The scenario highlights vulnerabilities in unmanaged packages where secrets (usernames, passwords, OAuth tokens) are stored in plain text and easily accessible. The goal is to protect these secrets from exposure in callouts, especially in unpackaged or unmanaged code contexts.
Why A (Protected Custom Metadata Types and Named Credentials)?
Named Credentials is the primary Salesforce-recommended mechanism for securely storing authentication details (including passwords, tokens, and secrets) for HTTP callouts. Secrets are encrypted, not visible in debug logs, and Salesforce handles authentication without exposing them in Apex code.
However, in Named Credentials, admins with "Customize Application" permission can view/edit the secrets.
To further protect secrets (e.g., hide them completely from admins or in packaged scenarios), use Protected Custom Metadata Types (preferably in a managed package). These allow Apex code in the same namespace/package to access the secrets while hiding them from users, API queries, or subscriber orgs.

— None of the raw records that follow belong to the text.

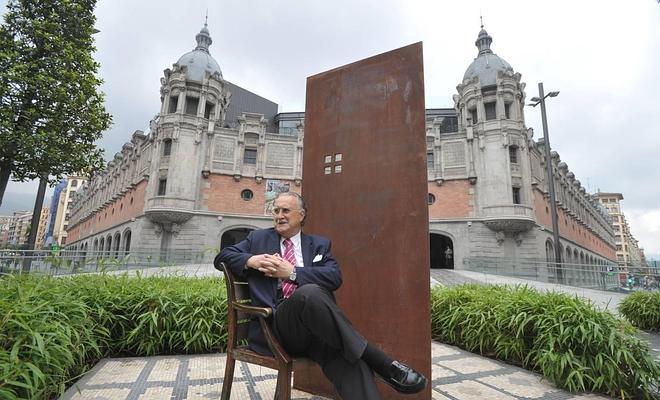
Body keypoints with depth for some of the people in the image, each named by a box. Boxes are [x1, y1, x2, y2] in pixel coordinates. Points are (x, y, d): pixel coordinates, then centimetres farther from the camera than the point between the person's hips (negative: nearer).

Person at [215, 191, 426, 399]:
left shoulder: (319, 244, 16)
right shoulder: (258, 238, 18)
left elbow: (335, 276, 1)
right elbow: (222, 256, 14)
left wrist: (292, 272, -11)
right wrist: (250, 261, -7)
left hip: (317, 325, 2)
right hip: (276, 324, -2)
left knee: (346, 360, -34)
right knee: (309, 293, -37)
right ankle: (383, 364, -29)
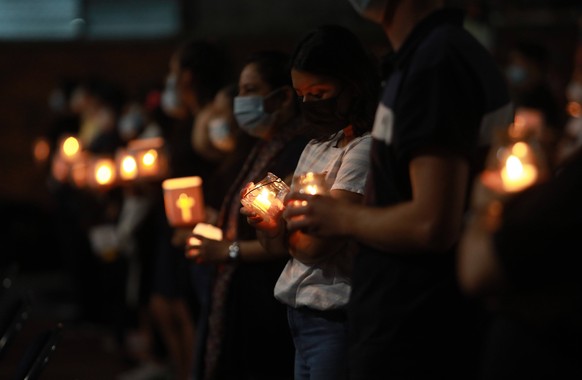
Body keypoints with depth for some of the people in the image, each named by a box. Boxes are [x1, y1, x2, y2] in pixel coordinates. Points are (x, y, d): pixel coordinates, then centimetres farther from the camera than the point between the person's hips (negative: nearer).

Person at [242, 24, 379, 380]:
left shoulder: (364, 149, -15)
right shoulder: (315, 147, 12)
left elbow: (315, 246, -18)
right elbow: (281, 245, 13)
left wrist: (281, 227, 2)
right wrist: (268, 227, -9)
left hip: (334, 320, -8)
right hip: (299, 311, 8)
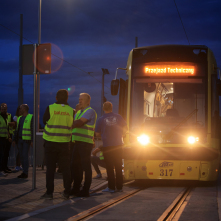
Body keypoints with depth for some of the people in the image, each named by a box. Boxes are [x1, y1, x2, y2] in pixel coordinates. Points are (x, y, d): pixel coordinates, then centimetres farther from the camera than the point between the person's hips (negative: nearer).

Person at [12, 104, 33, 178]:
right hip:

This combination addresses both standard callouts (via Named Credentials) and cases needing maximum obfuscation (via Protected Custom Metadata), directly mitigating plain-text exposure in unmanaged packages.
Why not B (Encrypted Custom Fields and Protected Custom Settings)?

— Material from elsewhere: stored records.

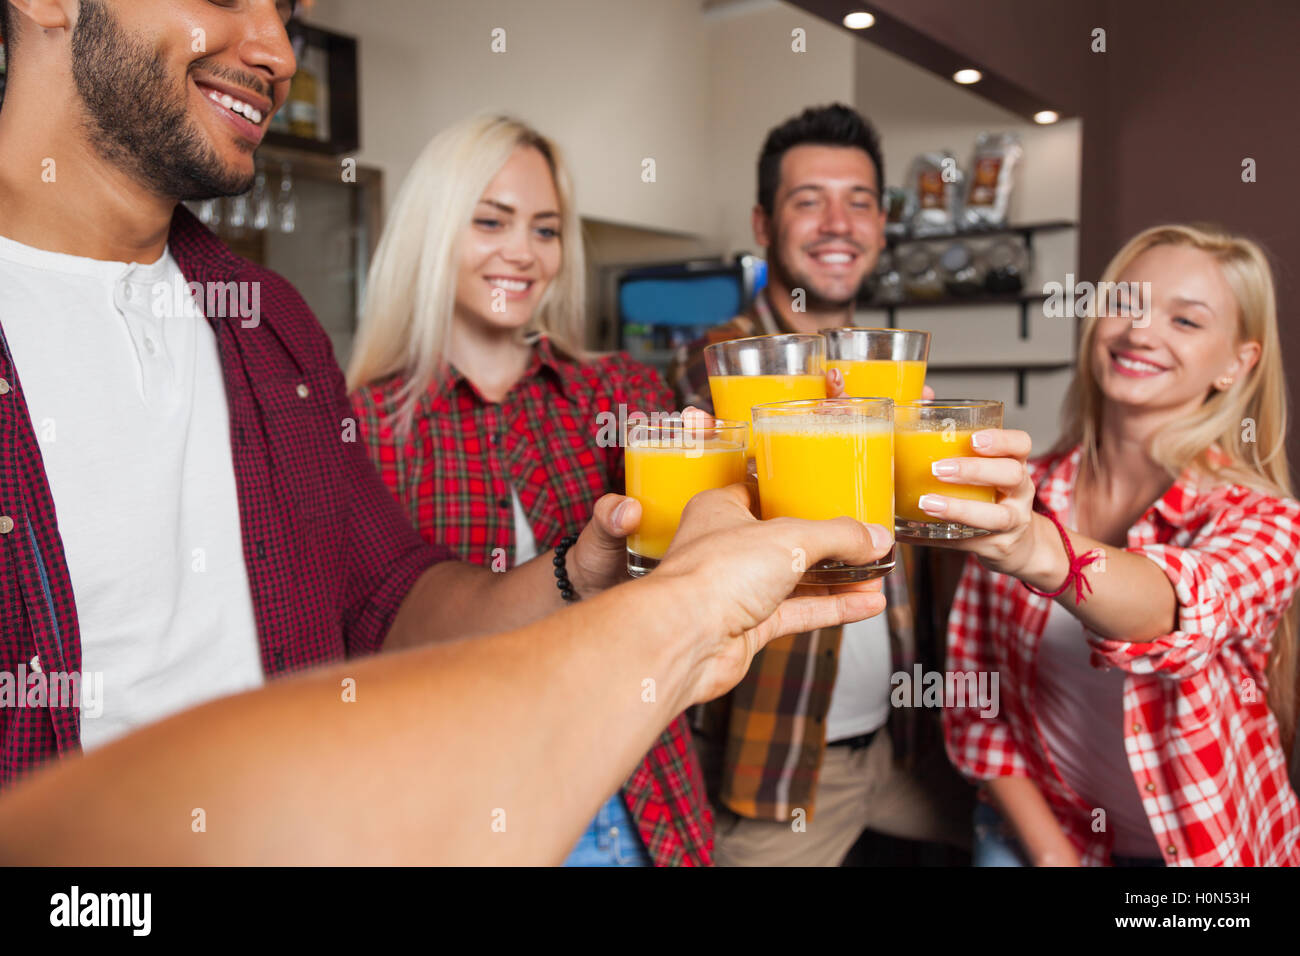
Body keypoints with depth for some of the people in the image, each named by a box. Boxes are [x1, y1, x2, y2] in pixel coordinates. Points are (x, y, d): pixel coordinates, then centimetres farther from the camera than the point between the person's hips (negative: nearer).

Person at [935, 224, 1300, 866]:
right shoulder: (1016, 497, -9)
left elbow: (1185, 610, -38)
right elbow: (971, 687, -6)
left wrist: (1042, 552, -56)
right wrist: (1049, 851, -14)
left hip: (1199, 845, -1)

Encrypted Custom Fields are suitable for sensitive data like PII (e.g., credit cards, SSNs) but explicitly not recommended for storing authentication secrets or credentials used in callouts (per Salesforce Secure Coding guidelines).

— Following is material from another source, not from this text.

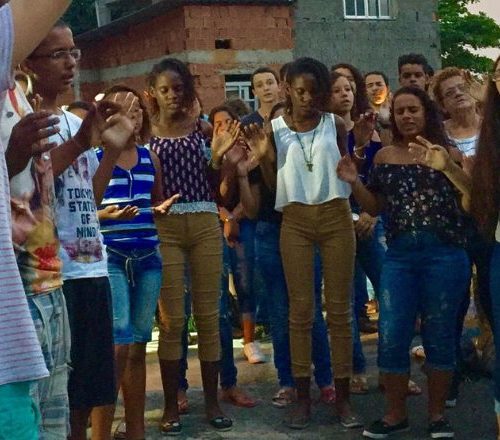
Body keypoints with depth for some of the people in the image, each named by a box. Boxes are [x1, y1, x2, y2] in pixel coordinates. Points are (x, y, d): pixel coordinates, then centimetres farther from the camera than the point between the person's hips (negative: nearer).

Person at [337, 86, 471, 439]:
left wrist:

Protected Custom Settings offer similar protection to Protected Custom Metadata but are less preferred for configuration-like data (secrets are configuration). Custom Metadata is deployable as metadata, better for packaging and migrations.
Why not C (Named Credentials and Protected Custom Settings)?
While Named Credentials are ideal, pairing with Protected Custom Settings is valid but suboptimal. Salesforce documentation and Trailhead modules favor Protected Custom Metadata Types over Custom Settings for secret storage due to better deployability, caching, and metadata API support.
This aligns with Salesforce Trailhead ("Securely Store Secrets with Salesforce Features") and secure coding guidelines, emphasizing Named Credentials for callouts and Protected Custom Metadata for high-security secret storage in packages. For unmanaged code vulnerabilities, migrating to these mechanisms (ideally with packaging) prevents exposure.